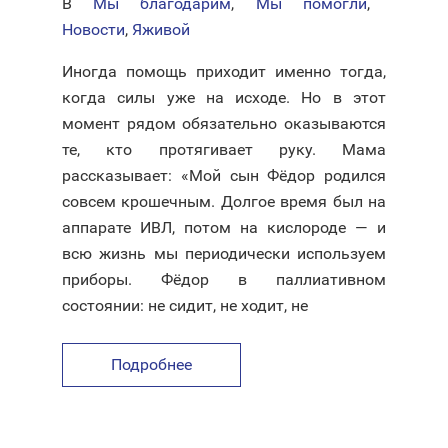
В
Мы благодарим
,
Мы помогли
,
Новости
,
Яживой
Иногда помощь приходит именно тогда,
когда силы уже на исходе. Но в этот
момент рядом обязательно оказываются
те, кто протягивает руку. Мама
рассказывает: «Мой сын Фёдор родился
совсем крошечным. Долгое время был на
аппарате ИВЛ, потом на кислороде — и
всю жизнь мы периодически используем
приборы. Фёдор в паллиативном
состоянии: не сидит, не ходит, не
Подробнее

• Work order: Determine how many lines of the listing hold the word "Фёдор", then write only that number.

• Solution below: 2